■ Things to do ■
a) According to the code review comment, what kind of file system does the author propose always creating for Hive?
b) Rename "Markdown bold" to "bold formatting" throughout the rows that follow the code review comment, covering everything from the first row down to the line containing "The relative humidity is **17.5** %", and keep the rest unchanged.

┌─ Source document

Github user arina-ielchiieva commented on a diff in the pull request:
https://github.com/apache/drill/pull/1214#discussion_r184401600
--- Diff:
exec/java-exec/src/main/java/org/apache/drill/exec/ops/BaseOperatorContext.java
---
@@ -158,25 +159,26 @@ public void close() {
} catch (RuntimeException e) {
ex = ex == null ? e : ex;
}
- try {
- if (fs != null) {
+
+ for (DrillFileSystem fs : fileSystems) {
+ try {
fs.close();
- fs = null;
- }
- } catch (IOException e) {
+ } catch (IOException e) {
throw UserException.resourceError(e)
- .addContext("Failed to close the Drill file system for " +
getName())
- .build(logger);
+ .addContext("Failed to close the Drill file system for " +
getName())
+ .build(logger);
+ }
}
+
if (ex != null) {
throw ex;
}
}
@Override
public DrillFileSystem newFileSystem(Configuration conf) throws
IOException {
- Preconditions.checkState(fs == null, "Tried to create a second
FileSystem. Can only be called once per OperatorContext");
- fs = new DrillFileSystem(conf, getStats());
+ DrillFileSystem fs = new DrillFileSystem(conf, getStats());
--- End diff --
When `AbstractParquetScanBatchCreator.getBatch` method is called, it
receives one operator context which is used to allow to create only one file
system. It also receives `AbstractParquetRowGroupScan` which contains several
row groups. Row groups may belong to different files. For Drill parquet files,
we create only one fs and use it for to create readers for each row group.
That's why it was fine when operator context allowed to create only one fs. But
we needed to adjust it for Hive files. For Hive we need to create fs for each
file (since config to each file system is different and created using
projection pusher), that's why I had to change operator context to allow more
then one file system. I have also introduced `AbstractDrillFileSystemManager`
which controls number of file systems created. `ParquetDrillFileSystemManager`
creates only one (as was done before).
`HiveDrillNativeParquetDrillFileSystemManager` creates fs for each file, so
when two row groups belong to the same
file, they will get the same fs.
But I agree that for tracking fs (i.e.
store.parquet.reader.pagereader.async is set to false) this will create mess in
calculations. So I suggest the following fix, for Hive we'll always create non
tracking fs, for Drill depending on store.parquet.reader.pagereader.async
option. Also I'll add checks in operator context to disallow to create more
then one tracking fs and to create tracking fs at all when non-tracking is /
are already created.
---

└─
┌─ Source records

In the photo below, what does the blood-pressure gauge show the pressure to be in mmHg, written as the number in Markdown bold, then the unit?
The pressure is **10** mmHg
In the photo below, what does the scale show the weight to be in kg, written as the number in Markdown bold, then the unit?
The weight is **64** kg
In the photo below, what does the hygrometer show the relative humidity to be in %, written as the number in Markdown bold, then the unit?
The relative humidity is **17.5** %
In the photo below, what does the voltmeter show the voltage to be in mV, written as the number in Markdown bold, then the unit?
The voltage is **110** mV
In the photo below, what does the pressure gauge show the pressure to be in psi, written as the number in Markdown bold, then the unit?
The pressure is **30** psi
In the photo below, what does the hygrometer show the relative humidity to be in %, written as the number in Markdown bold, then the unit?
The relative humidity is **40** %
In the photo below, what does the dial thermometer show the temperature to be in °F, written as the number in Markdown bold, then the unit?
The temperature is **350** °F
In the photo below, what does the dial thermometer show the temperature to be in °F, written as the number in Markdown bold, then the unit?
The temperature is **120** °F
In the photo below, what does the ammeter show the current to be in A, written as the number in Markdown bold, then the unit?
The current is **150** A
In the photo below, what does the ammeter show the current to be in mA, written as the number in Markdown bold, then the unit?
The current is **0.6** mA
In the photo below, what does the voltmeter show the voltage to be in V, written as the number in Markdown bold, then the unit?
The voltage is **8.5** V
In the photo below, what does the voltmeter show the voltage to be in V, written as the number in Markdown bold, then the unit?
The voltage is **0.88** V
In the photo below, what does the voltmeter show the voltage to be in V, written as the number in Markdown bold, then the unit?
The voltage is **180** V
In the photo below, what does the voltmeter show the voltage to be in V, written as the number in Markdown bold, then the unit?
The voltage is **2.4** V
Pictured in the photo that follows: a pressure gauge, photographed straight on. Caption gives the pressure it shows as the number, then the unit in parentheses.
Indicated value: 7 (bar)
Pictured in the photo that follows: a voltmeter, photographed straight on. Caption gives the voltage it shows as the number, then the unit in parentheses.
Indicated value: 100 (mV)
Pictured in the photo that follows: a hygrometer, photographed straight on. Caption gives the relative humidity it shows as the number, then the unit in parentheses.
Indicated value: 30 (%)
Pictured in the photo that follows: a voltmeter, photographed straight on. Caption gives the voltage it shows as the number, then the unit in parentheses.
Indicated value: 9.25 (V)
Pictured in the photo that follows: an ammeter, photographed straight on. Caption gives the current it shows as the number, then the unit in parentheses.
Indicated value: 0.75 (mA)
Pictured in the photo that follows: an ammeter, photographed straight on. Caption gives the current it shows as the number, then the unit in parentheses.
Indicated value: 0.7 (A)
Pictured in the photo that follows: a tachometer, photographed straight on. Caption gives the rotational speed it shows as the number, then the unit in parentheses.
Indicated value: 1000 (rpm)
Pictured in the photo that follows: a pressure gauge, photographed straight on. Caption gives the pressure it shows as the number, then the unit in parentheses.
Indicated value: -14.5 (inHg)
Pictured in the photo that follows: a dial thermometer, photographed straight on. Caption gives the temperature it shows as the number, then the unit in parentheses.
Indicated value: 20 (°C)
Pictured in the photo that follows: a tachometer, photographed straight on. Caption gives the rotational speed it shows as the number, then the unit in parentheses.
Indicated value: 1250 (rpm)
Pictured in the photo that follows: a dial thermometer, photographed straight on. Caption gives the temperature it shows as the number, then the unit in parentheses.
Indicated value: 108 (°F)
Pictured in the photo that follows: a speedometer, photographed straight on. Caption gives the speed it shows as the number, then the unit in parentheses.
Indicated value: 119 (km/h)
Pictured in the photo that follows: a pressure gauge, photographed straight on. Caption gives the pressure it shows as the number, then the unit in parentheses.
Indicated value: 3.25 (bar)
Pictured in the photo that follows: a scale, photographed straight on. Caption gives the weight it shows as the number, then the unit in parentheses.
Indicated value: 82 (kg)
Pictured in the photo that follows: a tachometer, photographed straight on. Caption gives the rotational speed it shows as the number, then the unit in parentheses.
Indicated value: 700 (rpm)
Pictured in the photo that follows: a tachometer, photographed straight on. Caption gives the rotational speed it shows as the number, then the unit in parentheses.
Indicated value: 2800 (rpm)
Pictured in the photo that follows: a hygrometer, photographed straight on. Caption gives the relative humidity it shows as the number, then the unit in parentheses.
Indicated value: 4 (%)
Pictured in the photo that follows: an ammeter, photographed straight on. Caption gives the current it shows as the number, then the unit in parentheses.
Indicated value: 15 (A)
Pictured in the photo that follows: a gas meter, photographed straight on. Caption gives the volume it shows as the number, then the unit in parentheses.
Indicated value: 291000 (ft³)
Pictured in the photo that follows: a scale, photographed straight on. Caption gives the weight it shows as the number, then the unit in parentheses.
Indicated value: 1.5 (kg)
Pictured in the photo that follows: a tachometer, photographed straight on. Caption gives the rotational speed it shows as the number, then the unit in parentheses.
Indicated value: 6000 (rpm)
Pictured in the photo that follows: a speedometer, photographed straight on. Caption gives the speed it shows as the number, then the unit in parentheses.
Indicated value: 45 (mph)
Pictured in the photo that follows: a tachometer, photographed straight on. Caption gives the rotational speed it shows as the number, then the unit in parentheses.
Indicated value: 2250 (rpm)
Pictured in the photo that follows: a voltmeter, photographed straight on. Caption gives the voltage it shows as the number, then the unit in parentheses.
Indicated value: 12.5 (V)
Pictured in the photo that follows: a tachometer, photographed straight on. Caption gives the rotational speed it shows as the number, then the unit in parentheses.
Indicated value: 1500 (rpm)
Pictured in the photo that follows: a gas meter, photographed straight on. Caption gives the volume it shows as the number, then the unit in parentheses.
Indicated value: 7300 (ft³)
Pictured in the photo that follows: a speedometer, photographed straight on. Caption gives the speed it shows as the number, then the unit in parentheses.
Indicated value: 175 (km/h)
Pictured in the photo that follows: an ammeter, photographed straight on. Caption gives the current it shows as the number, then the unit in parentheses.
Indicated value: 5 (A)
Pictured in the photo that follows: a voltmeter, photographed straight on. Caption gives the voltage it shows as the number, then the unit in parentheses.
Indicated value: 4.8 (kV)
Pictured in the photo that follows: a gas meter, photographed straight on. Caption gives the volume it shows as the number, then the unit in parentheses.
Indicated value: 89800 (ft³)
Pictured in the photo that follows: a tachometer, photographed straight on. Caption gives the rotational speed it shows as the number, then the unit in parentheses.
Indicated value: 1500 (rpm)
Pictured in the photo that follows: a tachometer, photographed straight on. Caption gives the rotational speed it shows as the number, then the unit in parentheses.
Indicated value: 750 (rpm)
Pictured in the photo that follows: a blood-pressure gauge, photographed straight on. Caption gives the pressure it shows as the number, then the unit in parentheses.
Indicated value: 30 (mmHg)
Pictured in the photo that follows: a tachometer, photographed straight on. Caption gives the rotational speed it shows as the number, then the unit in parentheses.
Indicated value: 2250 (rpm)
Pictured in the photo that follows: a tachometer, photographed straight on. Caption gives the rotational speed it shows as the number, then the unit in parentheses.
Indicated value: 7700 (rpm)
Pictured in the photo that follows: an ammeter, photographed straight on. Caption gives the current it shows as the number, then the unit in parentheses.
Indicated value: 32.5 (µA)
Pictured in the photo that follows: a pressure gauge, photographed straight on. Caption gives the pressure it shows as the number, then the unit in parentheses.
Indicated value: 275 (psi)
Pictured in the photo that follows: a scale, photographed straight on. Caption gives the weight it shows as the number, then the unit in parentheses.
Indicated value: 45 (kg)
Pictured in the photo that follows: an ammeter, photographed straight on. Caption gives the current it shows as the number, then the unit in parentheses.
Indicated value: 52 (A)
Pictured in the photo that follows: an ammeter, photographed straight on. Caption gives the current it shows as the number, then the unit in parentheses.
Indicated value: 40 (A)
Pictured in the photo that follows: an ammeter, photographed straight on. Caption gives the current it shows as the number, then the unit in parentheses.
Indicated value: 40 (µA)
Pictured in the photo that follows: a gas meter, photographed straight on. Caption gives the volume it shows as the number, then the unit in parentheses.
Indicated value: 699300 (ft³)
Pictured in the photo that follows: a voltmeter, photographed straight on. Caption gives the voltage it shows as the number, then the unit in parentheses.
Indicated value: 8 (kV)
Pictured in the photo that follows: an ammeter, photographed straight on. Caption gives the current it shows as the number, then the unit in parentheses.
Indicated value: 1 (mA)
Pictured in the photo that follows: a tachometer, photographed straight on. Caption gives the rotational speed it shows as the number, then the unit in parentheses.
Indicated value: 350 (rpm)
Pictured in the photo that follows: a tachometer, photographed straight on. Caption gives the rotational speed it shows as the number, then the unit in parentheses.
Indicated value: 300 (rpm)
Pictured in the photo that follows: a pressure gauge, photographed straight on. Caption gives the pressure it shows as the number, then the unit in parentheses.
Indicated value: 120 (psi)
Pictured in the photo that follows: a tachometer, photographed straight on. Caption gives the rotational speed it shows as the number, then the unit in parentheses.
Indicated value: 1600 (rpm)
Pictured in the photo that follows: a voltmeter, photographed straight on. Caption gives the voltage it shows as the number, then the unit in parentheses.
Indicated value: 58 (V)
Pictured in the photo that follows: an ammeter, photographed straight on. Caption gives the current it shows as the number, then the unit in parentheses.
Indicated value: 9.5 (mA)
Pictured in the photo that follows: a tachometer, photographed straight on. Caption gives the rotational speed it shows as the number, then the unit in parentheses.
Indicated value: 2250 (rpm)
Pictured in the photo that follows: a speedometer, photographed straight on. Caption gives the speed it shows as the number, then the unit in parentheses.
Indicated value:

└─

■ Results for each task ■
a) A non-tracking file system.

b)
In the photo below, what does the blood-pressure gauge show the pressure to be in mmHg, written as the number in bold formatting, then the unit?
The pressure is **10** mmHg
In the photo below, what does the scale show the weight to be in kg, written as the number in bold formatting, then the unit?
The weight is **64** kg
In the photo below, what does the hygrometer show the relative humidity to be in %, written as the number in bold formatting, then the unit?
The relative humidity is **17.5** %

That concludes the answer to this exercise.